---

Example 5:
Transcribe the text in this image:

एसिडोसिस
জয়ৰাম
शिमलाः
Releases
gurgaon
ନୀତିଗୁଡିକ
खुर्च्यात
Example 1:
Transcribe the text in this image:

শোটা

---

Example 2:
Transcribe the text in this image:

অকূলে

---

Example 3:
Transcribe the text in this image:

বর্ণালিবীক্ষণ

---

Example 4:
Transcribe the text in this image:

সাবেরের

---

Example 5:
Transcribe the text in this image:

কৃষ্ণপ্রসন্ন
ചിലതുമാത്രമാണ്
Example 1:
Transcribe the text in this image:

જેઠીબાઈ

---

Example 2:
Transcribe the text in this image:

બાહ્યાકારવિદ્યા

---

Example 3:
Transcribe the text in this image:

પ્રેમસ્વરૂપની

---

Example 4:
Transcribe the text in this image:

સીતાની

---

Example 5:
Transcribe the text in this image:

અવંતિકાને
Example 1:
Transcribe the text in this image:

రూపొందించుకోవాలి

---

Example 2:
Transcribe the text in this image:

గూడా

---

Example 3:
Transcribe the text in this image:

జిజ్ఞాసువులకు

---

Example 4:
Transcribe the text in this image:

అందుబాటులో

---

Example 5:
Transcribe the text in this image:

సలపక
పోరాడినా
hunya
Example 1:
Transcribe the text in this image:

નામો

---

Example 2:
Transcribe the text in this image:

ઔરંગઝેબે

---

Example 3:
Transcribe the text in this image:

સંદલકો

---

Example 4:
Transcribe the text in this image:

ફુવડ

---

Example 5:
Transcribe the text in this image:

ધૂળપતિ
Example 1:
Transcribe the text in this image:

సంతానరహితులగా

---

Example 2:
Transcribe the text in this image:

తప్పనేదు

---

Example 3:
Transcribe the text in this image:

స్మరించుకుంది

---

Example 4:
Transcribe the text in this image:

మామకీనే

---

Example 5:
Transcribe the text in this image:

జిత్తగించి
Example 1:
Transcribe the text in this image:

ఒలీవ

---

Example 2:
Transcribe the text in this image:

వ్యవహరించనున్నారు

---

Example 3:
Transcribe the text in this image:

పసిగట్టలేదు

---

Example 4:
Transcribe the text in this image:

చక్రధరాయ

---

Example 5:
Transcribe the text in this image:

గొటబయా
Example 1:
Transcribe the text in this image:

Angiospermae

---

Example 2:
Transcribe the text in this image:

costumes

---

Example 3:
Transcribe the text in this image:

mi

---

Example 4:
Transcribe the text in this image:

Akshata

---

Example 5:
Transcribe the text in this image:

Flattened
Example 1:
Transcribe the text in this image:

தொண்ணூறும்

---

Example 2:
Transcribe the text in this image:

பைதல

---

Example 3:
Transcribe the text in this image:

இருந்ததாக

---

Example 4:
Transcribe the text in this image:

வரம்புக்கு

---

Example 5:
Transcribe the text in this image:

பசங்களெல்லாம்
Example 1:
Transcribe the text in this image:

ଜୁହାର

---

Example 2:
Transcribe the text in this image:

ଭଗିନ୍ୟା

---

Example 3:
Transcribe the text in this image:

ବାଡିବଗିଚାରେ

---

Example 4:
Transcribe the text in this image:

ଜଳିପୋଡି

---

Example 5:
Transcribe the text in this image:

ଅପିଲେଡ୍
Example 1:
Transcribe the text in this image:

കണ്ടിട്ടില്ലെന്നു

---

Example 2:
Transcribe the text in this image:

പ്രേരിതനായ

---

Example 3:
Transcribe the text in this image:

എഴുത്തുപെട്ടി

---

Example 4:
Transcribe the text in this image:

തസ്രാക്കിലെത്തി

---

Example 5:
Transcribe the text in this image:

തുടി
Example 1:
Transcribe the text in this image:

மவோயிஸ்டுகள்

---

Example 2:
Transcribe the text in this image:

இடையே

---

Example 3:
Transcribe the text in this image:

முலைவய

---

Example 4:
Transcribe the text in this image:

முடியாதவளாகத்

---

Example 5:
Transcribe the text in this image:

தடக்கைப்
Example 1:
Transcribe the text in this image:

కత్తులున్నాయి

— What is required —
Retype the material above, character for character.

— Result below —
---

Example 5:
Transcribe the text in this image:

एसिडोसिस
জয়ৰাম
शिमलाः
Releases
gurgaon
ନୀତିଗୁଡିକ
खुर्च्यात
Example 1:
Transcribe the text in this image:

শোটা

---

Example 2:
Transcribe the text in this image:

অকূলে

---

Example 3:
Transcribe the text in this image:

বর্ণালিবীক্ষণ

---

Example 4:
Transcribe the text in this image:

সাবেরের

---

Example 5:
Transcribe the text in this image:

কৃষ্ণপ্রসন্ন
ചിലതുമാത്രമാണ്
Example 1:
Transcribe the text in this image:

જેઠીબાઈ

---

Example 2:
Transcribe the text in this image:

બાહ્યાકારવિદ્યા

---

Example 3:
Transcribe the text in this image:

પ્રેમસ્વરૂપની

---

Example 4:
Transcribe the text in this image:

સીતાની

---

Example 5:
Transcribe the text in this image:

અવંતિકાને
Example 1:
Transcribe the text in this image:

రూపొందించుకోవాలి

---

Example 2:
Transcribe the text in this image:

గూడా

---

Example 3:
Transcribe the text in this image:

జిజ్ఞాసువులకు

---

Example 4:
Transcribe the text in this image:

అందుబాటులో

---

Example 5:
Transcribe the text in this image:

సలపక
పోరాడినా
hunya
Example 1:
Transcribe the text in this image:

નામો

---

Example 2:
Transcribe the text in this image:

ઔરંગઝેબે

---

Example 3:
Transcribe the text in this image:

સંદલકો

---

Example 4:
Transcribe the text in this image:

ફુવડ

---

Example 5:
Transcribe the text in this image:

ધૂળપતિ
Example 1:
Transcribe the text in this image:

సంతానరహితులగా

---

Example 2:
Transcribe the text in this image:

తప్పనేదు

---

Example 3:
Transcribe the text in this image:

స్మరించుకుంది

---

Example 4:
Transcribe the text in this image:

మామకీనే

---

Example 5:
Transcribe the text in this image:

జిత్తగించి
Example 1:
Transcribe the text in this image:

ఒలీవ

---

Example 2:
Transcribe the text in this image:

వ్యవహరించనున్నారు

---

Example 3:
Transcribe the text in this image:

పసిగట్టలేదు

---

Example 4:
Transcribe the text in this image:

చక్రధరాయ

---

Example 5:
Transcribe the text in this image:

గొటబయా
Example 1:
Transcribe the text in this image:

Angiospermae

---

Example 2:
Transcribe the text in this image:

costumes

---

Example 3:
Transcribe the text in this image:

mi

---

Example 4:
Transcribe the text in this image:

Akshata

---

Example 5:
Transcribe the text in this image:

Flattened
Example 1:
Transcribe the text in this image:

தொண்ணூறும்

---

Example 2:
Transcribe the text in this image:

பைதல

---

Example 3:
Transcribe the text in this image:

இருந்ததாக

---

Example 4:
Transcribe the text in this image:

வரம்புக்கு

---

Example 5:
Transcribe the text in this image:

பசங்களெல்லாம்
Example 1:
Transcribe the text in this image:

ଜୁହାର

---

Example 2:
Transcribe the text in this image:

ଭଗିନ୍ୟା

---

Example 3:
Transcribe the text in this image:

ବାଡିବଗିଚାରେ

---

Example 4:
Transcribe the text in this image:

ଜଳିପୋଡି

---

Example 5:
Transcribe the text in this image:

ଅପିଲେଡ୍
Example 1:
Transcribe the text in this image:

കണ്ടിട്ടില്ലെന്നു

---

Example 2:
Transcribe the text in this image:

പ്രേരിതനായ

---

Example 3:
Transcribe the text in this image:

എഴുത്തുപെട്ടി

---

Example 4:
Transcribe the text in this image:

തസ്രാക്കിലെത്തി

---

Example 5:
Transcribe the text in this image:

തുടി
Example 1:
Transcribe the text in this image:

மவோயிஸ்டுகள்

---

Example 2:
Transcribe the text in this image:

இடையே

---

Example 3:
Transcribe the text in this image:

முலைவய

---

Example 4:
Transcribe the text in this image:

முடியாதவளாகத்

---

Example 5:
Transcribe the text in this image:

தடக்கைப்
Example 1:
Transcribe the text in this image:

కత్తులున్నాయి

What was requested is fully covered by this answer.